| TASK INSTRUCTIONS |
Give back every record precisely.

(RECORDS SUPPLIED Opens)

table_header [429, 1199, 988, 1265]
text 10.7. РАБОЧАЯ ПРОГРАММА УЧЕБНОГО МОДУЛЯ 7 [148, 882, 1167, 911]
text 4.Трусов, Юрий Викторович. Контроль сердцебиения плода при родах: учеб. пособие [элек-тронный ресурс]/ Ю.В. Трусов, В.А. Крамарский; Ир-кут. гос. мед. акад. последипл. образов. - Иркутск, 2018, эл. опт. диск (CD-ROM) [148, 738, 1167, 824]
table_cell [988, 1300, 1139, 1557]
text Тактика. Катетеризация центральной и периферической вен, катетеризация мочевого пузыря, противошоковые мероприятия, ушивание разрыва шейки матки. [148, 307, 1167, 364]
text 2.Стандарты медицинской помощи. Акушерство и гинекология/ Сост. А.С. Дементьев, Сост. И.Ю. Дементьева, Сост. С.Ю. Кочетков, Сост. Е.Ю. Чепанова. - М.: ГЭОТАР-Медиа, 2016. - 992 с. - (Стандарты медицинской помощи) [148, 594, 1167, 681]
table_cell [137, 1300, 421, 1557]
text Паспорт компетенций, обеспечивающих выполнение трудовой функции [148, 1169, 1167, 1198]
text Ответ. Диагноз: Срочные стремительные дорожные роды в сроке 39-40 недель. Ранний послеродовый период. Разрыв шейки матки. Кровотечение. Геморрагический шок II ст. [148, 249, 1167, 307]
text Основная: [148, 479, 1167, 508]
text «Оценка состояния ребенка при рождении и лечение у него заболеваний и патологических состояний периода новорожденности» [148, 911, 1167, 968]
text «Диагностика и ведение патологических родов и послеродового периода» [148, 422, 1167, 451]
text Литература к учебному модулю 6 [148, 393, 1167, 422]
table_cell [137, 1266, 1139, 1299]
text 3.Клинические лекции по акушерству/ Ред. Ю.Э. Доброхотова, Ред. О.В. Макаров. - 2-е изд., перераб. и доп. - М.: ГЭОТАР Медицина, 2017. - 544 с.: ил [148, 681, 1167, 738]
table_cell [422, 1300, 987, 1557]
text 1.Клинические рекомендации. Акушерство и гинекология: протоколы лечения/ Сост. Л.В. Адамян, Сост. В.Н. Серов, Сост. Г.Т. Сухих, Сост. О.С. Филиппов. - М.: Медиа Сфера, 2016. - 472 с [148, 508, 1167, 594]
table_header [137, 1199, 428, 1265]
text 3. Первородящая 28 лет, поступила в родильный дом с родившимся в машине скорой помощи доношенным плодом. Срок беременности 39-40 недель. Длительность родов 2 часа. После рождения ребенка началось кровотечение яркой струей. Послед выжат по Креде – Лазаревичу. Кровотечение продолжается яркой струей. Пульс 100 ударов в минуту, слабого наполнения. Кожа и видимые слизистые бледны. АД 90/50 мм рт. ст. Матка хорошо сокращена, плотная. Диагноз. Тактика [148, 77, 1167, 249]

(RECORDS SUPPLIED Closes)

| REPLY TO THE TASK |
table_header [429, 1199, 988, 1265]
text 10.7. РАБОЧАЯ ПРОГРАММА УЧЕБНОГО МОДУЛЯ 7 [148, 882, 1167, 911]
text 4.Трусов, Юрий Викторович. Контроль сердцебиения плода при родах: учеб. пособие [элек-тронный ресурс]/ Ю.В. Трусов, В.А. Крамарский; Ир-кут. гос. мед. акад. последипл. образов. - Иркутск, 2018, эл. опт. диск (CD-ROM) [148, 738, 1167, 824]
table_cell [988, 1300, 1139, 1557]
text Тактика. Катетеризация центральной и периферической вен, катетеризация мочевого пузыря, противошоковые мероприятия, ушивание разрыва шейки матки. [148, 307, 1167, 364]
text 2.Стандарты медицинской помощи. Акушерство и гинекология/ Сост. А.С. Дементьев, Сост. И.Ю. Дементьева, Сост. С.Ю. Кочетков, Сост. Е.Ю. Чепанова. - М.: ГЭОТАР-Медиа, 2016. - 992 с. - (Стандарты медицинской помощи) [148, 594, 1167, 681]
table_cell [137, 1300, 421, 1557]
text Паспорт компетенций, обеспечивающих выполнение трудовой функции [148, 1169, 1167, 1198]
text Ответ. Диагноз: Срочные стремительные дорожные роды в сроке 39-40 недель. Ранний послеродовый период. Разрыв шейки матки. Кровотечение. Геморрагический шок II ст. [148, 249, 1167, 307]
text Основная: [148, 479, 1167, 508]
text «Оценка состояния ребенка при рождении и лечение у него заболеваний и патологических состояний периода новорожденности» [148, 911, 1167, 968]
text «Диагностика и ведение патологических родов и послеродового периода» [148, 422, 1167, 451]
text Литература к учебному модулю 6 [148, 393, 1167, 422]
table_cell [137, 1266, 1139, 1299]
text 3.Клинические лекции по акушерству/ Ред. Ю.Э. Доброхотова, Ред. О.В. Макаров. - 2-е изд., перераб. и доп. - М.: ГЭОТАР Медицина, 2017. - 544 с.: ил [148, 681, 1167, 738]
table_cell [422, 1300, 987, 1557]
text 1.Клинические рекомендации. Акушерство и гинекология: протоколы лечения/ Сост. Л.В. Адамян, Сост. В.Н. Серов, Сост. Г.Т. Сухих, Сост. О.С. Филиппов. - М.: Медиа Сфера, 2016. - 472 с [148, 508, 1167, 594]
table_header [137, 1199, 428, 1265]
text 3. Первородящая 28 лет, поступила в родильный дом с родившимся в машине скорой помощи доношенным плодом. Срок беременности 39-40 недель. Длительность родов 2 часа. После рождения ребенка началось кровотечение яркой струей. Послед выжат по Креде – Лазаревичу. Кровотечение продолжается яркой струей. Пульс 100 ударов в минуту, слабого наполнения. Кожа и видимые слизистые бледны. АД 90/50 мм рт. ст. Матка хорошо сокращена, плотная. Диагноз. Тактика [148, 77, 1167, 249]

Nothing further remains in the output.